Records drawn from a dataset:
========

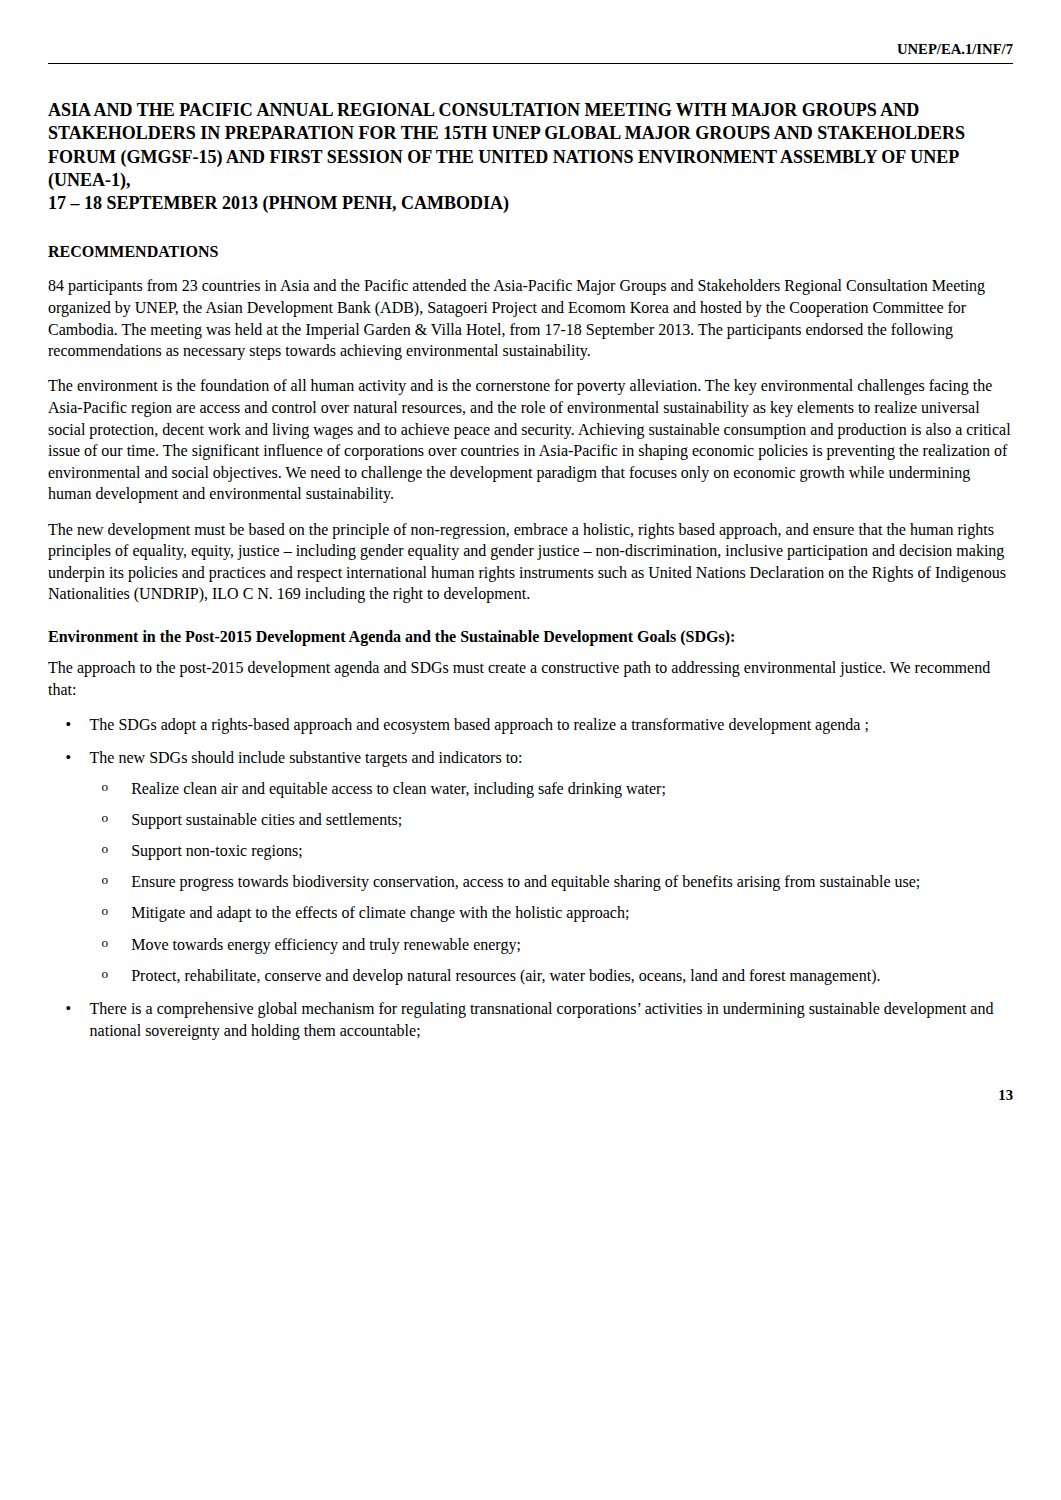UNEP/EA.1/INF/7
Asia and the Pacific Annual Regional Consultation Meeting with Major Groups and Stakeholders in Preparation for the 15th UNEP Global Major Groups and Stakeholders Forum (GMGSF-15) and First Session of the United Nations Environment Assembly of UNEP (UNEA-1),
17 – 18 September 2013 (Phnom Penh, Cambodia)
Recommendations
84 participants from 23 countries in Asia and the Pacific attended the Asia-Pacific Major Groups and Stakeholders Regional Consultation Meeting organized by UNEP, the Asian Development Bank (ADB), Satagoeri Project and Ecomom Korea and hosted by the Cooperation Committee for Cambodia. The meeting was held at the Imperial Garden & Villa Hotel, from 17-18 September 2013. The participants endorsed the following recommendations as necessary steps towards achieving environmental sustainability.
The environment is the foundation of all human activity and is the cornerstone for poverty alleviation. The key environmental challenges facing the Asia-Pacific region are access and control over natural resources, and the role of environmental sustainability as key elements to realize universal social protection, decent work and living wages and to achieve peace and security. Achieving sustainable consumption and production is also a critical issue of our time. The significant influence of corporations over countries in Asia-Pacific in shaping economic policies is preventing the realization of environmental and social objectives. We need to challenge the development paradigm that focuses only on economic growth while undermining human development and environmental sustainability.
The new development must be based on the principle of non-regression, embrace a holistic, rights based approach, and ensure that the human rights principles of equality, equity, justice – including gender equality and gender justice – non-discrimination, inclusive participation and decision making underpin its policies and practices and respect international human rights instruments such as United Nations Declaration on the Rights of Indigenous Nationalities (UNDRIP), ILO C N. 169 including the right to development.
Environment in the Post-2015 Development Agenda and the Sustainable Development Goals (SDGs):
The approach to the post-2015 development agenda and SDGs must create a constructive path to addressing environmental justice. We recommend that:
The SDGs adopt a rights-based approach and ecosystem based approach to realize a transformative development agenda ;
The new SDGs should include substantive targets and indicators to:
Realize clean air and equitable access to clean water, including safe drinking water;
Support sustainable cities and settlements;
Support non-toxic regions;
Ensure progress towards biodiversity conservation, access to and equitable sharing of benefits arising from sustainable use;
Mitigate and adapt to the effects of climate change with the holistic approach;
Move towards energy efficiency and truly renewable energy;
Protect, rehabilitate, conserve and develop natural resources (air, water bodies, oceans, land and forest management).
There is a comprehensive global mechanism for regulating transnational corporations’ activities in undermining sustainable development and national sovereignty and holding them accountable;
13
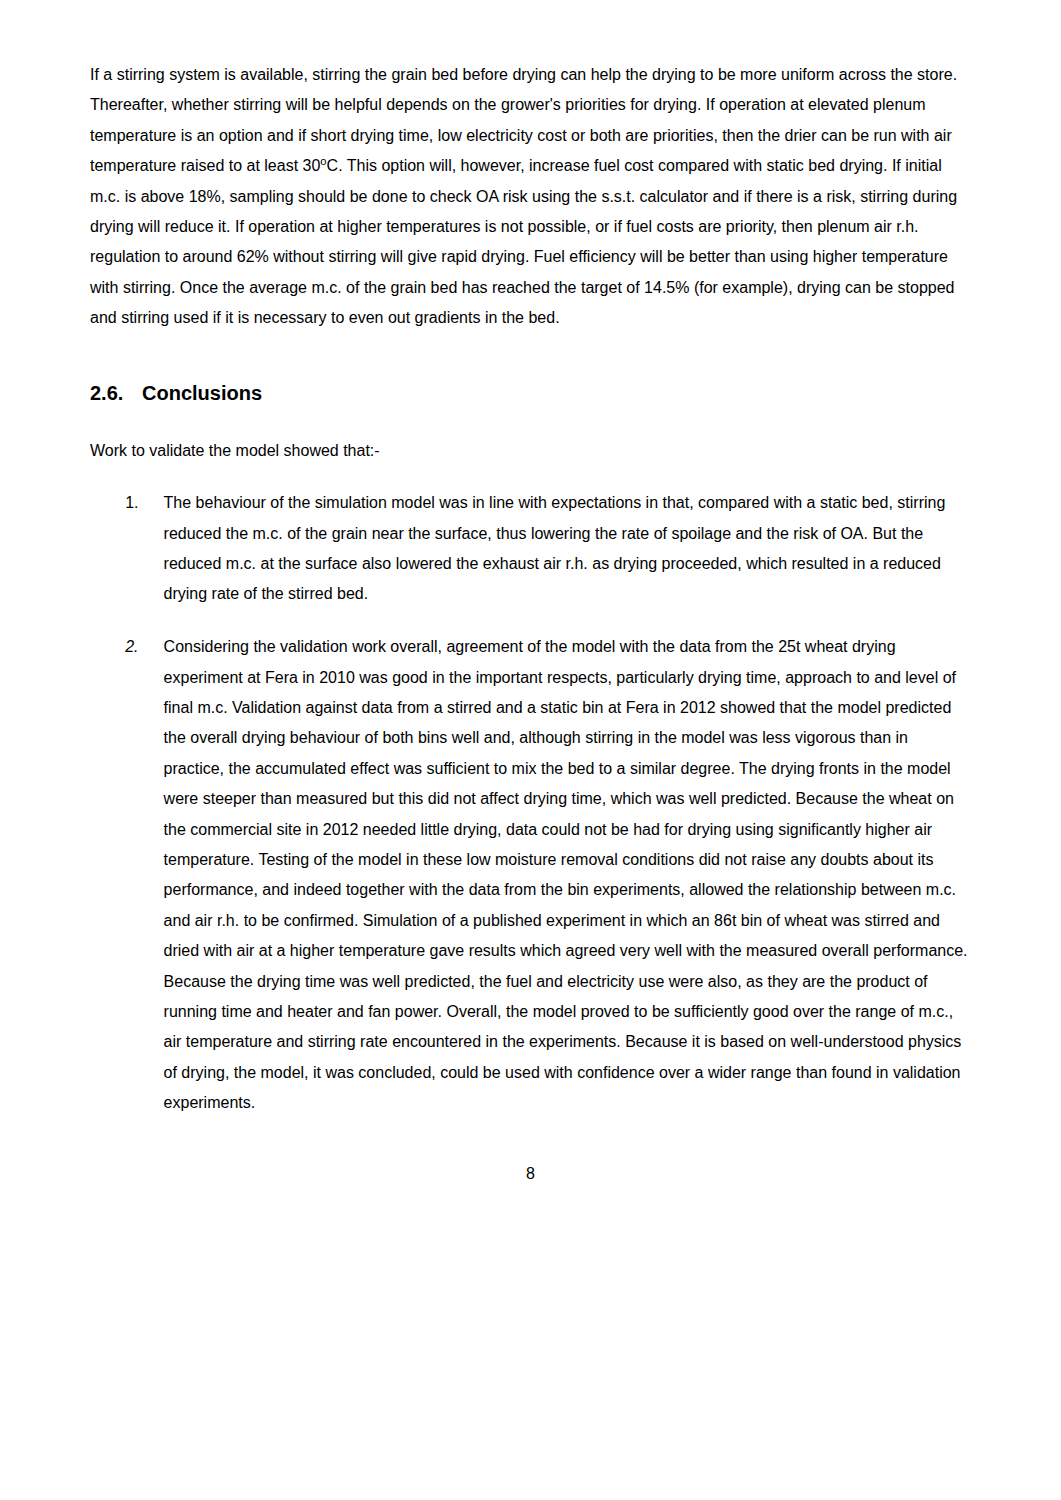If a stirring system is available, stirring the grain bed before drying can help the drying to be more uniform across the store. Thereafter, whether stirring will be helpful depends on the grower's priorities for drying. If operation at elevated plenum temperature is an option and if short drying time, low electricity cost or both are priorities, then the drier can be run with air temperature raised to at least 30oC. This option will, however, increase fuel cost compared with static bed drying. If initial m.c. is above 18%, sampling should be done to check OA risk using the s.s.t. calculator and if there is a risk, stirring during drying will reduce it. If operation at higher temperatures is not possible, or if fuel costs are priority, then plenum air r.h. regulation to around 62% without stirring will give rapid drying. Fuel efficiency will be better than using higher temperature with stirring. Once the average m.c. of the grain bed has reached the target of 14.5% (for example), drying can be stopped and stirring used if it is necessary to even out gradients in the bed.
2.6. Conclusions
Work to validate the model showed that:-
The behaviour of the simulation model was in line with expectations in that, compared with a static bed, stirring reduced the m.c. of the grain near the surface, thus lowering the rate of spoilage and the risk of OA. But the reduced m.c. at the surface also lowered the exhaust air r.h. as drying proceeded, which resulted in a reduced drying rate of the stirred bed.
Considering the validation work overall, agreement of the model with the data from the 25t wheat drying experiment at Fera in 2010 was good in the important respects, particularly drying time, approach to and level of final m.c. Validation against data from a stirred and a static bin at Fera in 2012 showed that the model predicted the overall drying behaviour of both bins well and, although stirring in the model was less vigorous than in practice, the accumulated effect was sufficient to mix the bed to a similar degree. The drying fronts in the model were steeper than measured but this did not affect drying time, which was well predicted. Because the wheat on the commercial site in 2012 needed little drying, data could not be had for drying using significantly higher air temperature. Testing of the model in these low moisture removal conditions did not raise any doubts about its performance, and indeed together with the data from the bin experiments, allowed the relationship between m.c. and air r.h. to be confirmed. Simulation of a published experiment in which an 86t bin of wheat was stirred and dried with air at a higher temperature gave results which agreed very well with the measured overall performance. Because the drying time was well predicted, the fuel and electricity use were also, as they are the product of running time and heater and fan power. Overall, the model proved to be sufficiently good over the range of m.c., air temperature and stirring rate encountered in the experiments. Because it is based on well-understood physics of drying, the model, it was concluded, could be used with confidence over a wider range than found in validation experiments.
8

========

EXERCISE DIRECTIONS
Extract all the entries word for word; omit any pictures.

EXPECTED OUTPUT
UNEP/EA.1/INF/7
Asia and the Pacific Annual Regional Consultation Meeting with Major Groups and Stakeholders in Preparation for the 15th UNEP Global Major Groups and Stakeholders Forum (GMGSF-15) and First Session of the United Nations Environment Assembly of UNEP (UNEA-1),
17 – 18 September 2013 (Phnom Penh, Cambodia)
Recommendations
84 participants from 23 countries in Asia and the Pacific attended the Asia-Pacific Major Groups and Stakeholders Regional Consultation Meeting organized by UNEP, the Asian Development Bank (ADB), Satagoeri Project and Ecomom Korea and hosted by the Cooperation Committee for Cambodia. The meeting was held at the Imperial Garden & Villa Hotel, from 17-18 September 2013. The participants endorsed the following recommendations as necessary steps towards achieving environmental sustainability.
The environment is the foundation of all human activity and is the cornerstone for poverty alleviation. The key environmental challenges facing the Asia-Pacific region are access and control over natural resources, and the role of environmental sustainability as key elements to realize universal social protection, decent work and living wages and to achieve peace and security. Achieving sustainable consumption and production is also a critical issue of our time. The significant influence of corporations over countries in Asia-Pacific in shaping economic policies is preventing the realization of environmental and social objectives. We need to challenge the development paradigm that focuses only on economic growth while undermining human development and environmental sustainability.
The new development must be based on the principle of non-regression, embrace a holistic, rights based approach, and ensure that the human rights principles of equality, equity, justice – including gender equality and gender justice – non-discrimination, inclusive participation and decision making underpin its policies and practices and respect international human rights instruments such as United Nations Declaration on the Rights of Indigenous Nationalities (UNDRIP), ILO C N. 169 including the right to development.
Environment in the Post-2015 Development Agenda and the Sustainable Development Goals (SDGs):
The approach to the post-2015 development agenda and SDGs must create a constructive path to addressing environmental justice. We recommend that:
The SDGs adopt a rights-based approach and ecosystem based approach to realize a transformative development agenda ;
The new SDGs should include substantive targets and indicators to:
Realize clean air and equitable access to clean water, including safe drinking water;
Support sustainable cities and settlements;
Support non-toxic regions;
Ensure progress towards biodiversity conservation, access to and equitable sharing of benefits arising from sustainable use;
Mitigate and adapt to the effects of climate change with the holistic approach;
Move towards energy efficiency and truly renewable energy;
Protect, rehabilitate, conserve and develop natural resources (air, water bodies, oceans, land and forest management).
There is a comprehensive global mechanism for regulating transnational corporations’ activities in undermining sustainable development and national sovereignty and holding them accountable;
13
If a stirring system is available, stirring the grain bed before drying can help the drying to be more uniform across the store. Thereafter, whether stirring will be helpful depends on the grower's priorities for drying. If operation at elevated plenum temperature is an option and if short drying time, low electricity cost or both are priorities, then the drier can be run with air temperature raised to at least 30oC. This option will, however, increase fuel cost compared with static bed drying. If initial m.c. is above 18%, sampling should be done to check OA risk using the s.s.t. calculator and if there is a risk, stirring during drying will reduce it. If operation at higher temperatures is not possible, or if fuel costs are priority, then plenum air r.h. regulation to around 62% without stirring will give rapid drying. Fuel efficiency will be better than using higher temperature with stirring. Once the average m.c. of the grain bed has reached the target of 14.5% (for example), drying can be stopped and stirring used if it is necessary to even out gradients in the bed.
2.6. Conclusions
Work to validate the model showed that:-
The behaviour of the simulation model was in line with expectations in that, compared with a static bed, stirring reduced the m.c. of the grain near the surface, thus lowering the rate of spoilage and the risk of OA. But the reduced m.c. at the surface also lowered the exhaust air r.h. as drying proceeded, which resulted in a reduced drying rate of the stirred bed.
Considering the validation work overall, agreement of the model with the data from the 25t wheat drying experiment at Fera in 2010 was good in the important respects, particularly drying time, approach to and level of final m.c. Validation against data from a stirred and a static bin at Fera in 2012 showed that the model predicted the overall drying behaviour of both bins well and, although stirring in the model was less vigorous than in practice, the accumulated effect was sufficient to mix the bed to a similar degree. The drying fronts in the model were steeper than measured but this did not affect drying time, which was well predicted. Because the wheat on the commercial site in 2012 needed little drying, data could not be had for drying using significantly higher air temperature. Testing of the model in these low moisture removal conditions did not raise any doubts about its performance, and indeed together with the data from the bin experiments, allowed the relationship between m.c. and air r.h. to be confirmed. Simulation of a published experiment in which an 86t bin of wheat was stirred and dried with air at a higher temperature gave results which agreed very well with the measured overall performance. Because the drying time was well predicted, the fuel and electricity use were also, as they are the product of running time and heater and fan power. Overall, the model proved to be sufficiently good over the range of m.c., air temperature and stirring rate encountered in the experiments. Because it is based on well-understood physics of drying, the model, it was concluded, could be used with confidence over a wider range than found in validation experiments.
8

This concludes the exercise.